§ **Page excerpt**
════════

New in the popular 9Marks series on healthy church life, Jonathan Leeman offers a short, readable book on why church membership is a critical element in every healthy Christian’s maturation.


Product Details

ISBN-13: 9781433532375
Publisher: Crossway
Publication date: 04/30/2012
Series: Building Healthy Churches
Pages: 144
Sales rank: 1,145,715
Product dimensions: 5.10(w) x 7.10(h) x 0.60(d)

About the Author

Jonathan Leeman (PhD, University of Wales) is the editorial director for 9Marks and cohost of the Pastors’ Talk podcast. He is the author or editor of over a dozen books and teaches at several seminaries. Jonathan lives with his wife and four daughters in a suburb of Washington, DC, and is an elder at Cheverly Baptist Church. You can follow him on Twitter at @jonathanleeman.

Michael Horton (PhD, University of Coventry and Wycliffe Hall, Oxford) is the J. Gresham Machen Professor of Systematic Theology and Apologetics at Westminster Seminary in California. In addition to being the author of many popular and academic books, he is also the editor in chief of Modern Reformation magazine, a host of the White Horse Inn radio broadcast, and a minister in the United Reformed Churches.

════════

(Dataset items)
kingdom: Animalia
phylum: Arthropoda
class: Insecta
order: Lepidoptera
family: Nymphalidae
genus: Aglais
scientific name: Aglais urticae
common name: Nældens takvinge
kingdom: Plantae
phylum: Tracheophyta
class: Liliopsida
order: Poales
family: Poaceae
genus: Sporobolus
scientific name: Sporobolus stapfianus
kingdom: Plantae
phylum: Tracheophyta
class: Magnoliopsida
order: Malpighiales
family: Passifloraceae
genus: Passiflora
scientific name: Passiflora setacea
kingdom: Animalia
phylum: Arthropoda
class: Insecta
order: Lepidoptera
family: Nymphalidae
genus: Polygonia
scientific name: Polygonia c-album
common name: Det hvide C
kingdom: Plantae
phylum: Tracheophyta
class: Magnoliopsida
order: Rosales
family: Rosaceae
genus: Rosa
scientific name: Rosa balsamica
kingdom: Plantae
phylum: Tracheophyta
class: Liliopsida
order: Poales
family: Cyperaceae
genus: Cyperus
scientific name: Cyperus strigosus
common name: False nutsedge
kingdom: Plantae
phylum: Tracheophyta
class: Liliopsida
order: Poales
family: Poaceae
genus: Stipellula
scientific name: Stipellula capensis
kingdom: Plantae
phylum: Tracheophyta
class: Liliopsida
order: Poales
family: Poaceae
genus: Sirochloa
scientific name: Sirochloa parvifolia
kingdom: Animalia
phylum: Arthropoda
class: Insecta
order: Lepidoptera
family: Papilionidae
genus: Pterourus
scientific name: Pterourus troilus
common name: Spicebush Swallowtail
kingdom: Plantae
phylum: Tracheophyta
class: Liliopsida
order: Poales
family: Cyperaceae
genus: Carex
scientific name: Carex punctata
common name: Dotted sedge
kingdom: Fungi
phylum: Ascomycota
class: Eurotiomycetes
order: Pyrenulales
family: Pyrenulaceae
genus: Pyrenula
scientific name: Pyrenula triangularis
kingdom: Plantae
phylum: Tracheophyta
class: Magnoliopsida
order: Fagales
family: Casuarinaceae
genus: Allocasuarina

════════

§ **Study questions**
a) Could you return the part of the church membership book listing that opens with the words containing "ISBN-13: 9781433532375" and closes with "Twitter at @jonathanleeman."?
b) Can you supply the next part of the church membership book listing, picking up right after its final sentence?
This material is separate from the church membership book listing.

§ **Per-task answers**
a)
ISBN-13: 9781433532375
Publisher: Crossway
Publication date: 04/30/2012
Series: Building Healthy Churches
Pages: 144
Sales rank: 1,145,715
Product dimensions: 5.10(w) x 7.10(h) x 0.60(d)

About the Author

Jonathan Leeman (PhD, University of Wales) is the editorial director for 9Marks and cohost of the Pastors’ Talk podcast. He is the author or editor of over a dozen books and teaches at several seminaries. Jonathan lives with his wife and four daughters in a suburb of Washington, DC, and is an elder at Cheverly Baptist Church. You can follow him on Twitter at @jonathanleeman.

b)
Read an Excerpt

CHAPTER 1

WE'VE BEEN APPROACHING IT ALL WRONG

Imperium. I recently discovered this word. It's not a word you would pull out while chatting with friends over coffee. It sounds socially clumsy, like an overly intelligent thirteen-year-old. But I think it's a useful word.

It's what you get when you turn imperial, a word that you just might hear in coffee-time conversations, into a noun. Imperium means supreme power or absolute dominion, and it gets at the idea of where the buck stops in a society. Who is the authority to which all other authorities must answer? Who can make heads roll, literally speaking, without threat of reprisal, because it's in the job description? That's who has imperium.

Imperium is what Caesar had in Rome, as well as those kings in the medieval days who were always shouting, "Off with their heads!" In modern times, we would say that the state has imperium. There is no higher power than the state. The state is where the buck stops. The state alone has the power over life and death — the power of the sword.

So if you want to start a business or a school, you need the state's permission. The same is true for soccer clubs, trade unions, or charity organizations. They exist by permission of the state, and the state regulates them. They don't regulate the state. They don't have imperium.

Okay, what about local churches? Do local churches exist by permission of the state? Now that brings us to an interesting topic. In fact, it's a topic that just might turn our present ideas about the local church and its membership upside down.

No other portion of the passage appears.